PROBLEMS:
1) In the multiple inheritance post, what does super call, if not the current class's super class?
2) Edit the multiple inheritance post from the words "When subclassing a" through "super(MyClass, self).__init__()", changing every "MyClass" in that range to "ChildClass".

EXCERPT TO READ:
════

Multiple Inheritance Minefield

So I thought I knew how to use inheritance in Python properly. However, when I had a need to use multiple inheritance, I found I did not, in fact, know what was happening. Nothing here is new, it is all in the python docs, and if you are looking for a good explanation of multi class inheritance in python I found this account well-written and useful. …But then I also found a detractor, or two. This post is basically me digesting all the posts I read about inheritance in python, to convince myself I know what I am doing. Warning, this post is a bit of an untamed beast.

When subclassing a class in python, it is almost always necessary to call the constructor of the super class, this can be done with the following:

class MyClass(BaseClass):
    def __init__(self):
        super(MyClass, self).__init__()

and in Python 3 you can even just write:

class MyClass(BaseClass):
    def __init__(self):
        super().__init__()

Also, the constructor of the base class can be called directly:

class MyClass(BaseClass):
    def __init__(self):
        BaseClass.__init__(self)

While looking up code on the internet, I have seen plenty examples of both.

I had assumed the above statements were equivalent, since, of course, the super class of MyClass is BaseClass anyways. And for most of my experience, they were. This is because like any good Pythonista, I had avoided multiple inheritance, treating it as a tool only to be used when there are no other reasonable solutions.

In truth, super is not calling the current class’s super class, it is calling the next class in the Method Resolution Order (MRO). When you have multiple inheritance, this is simply the chain of inheritance from the final subclass you have created all the way up to object.

Also, this is assuming new style classes, which came in under Python 2.2. Although the use of new-style classes is now considered standard, old-style is still default for backwards-compatibility reasons. Attempting to use super with old-style classes will meet you with an error. I ran into this while trying to subclass some third-party code.

Next method invocation, not super class

Looking at the following code:

class AClass(object):
    def __init__(self):
        super(AClass, self).__init__()

I would have thought the super class superfluous. Since we are inheriting from object, which is the root class of inheritance in python, it will effectively do nothing. WRONG!

In multiple inheritance (new-style classes), Python assembles the MRO upon declaration of a new class will iterate through this list each time super() is called. So, if AClass is used as a super class in a multiple inheritance situation, and there is a constructor method after AClass’s in the MRO, whether or not it gets executed depends on whether that super method was called in AClass’s init method.

════

MATERIAL PROVIDED:
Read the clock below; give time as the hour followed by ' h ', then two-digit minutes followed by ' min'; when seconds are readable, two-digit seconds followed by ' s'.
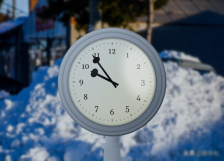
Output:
9 h 54 min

════

SOLUTIONS FOR EACH TASK:
1) The next class in the Method Resolution Order (MRO).

2)
When subclassing a class in python, it is almost always necessary to call the constructor of the super class, this can be done with the following:

class ChildClass(BaseClass):
    def __init__(self):
        super(ChildClass, self).__init__()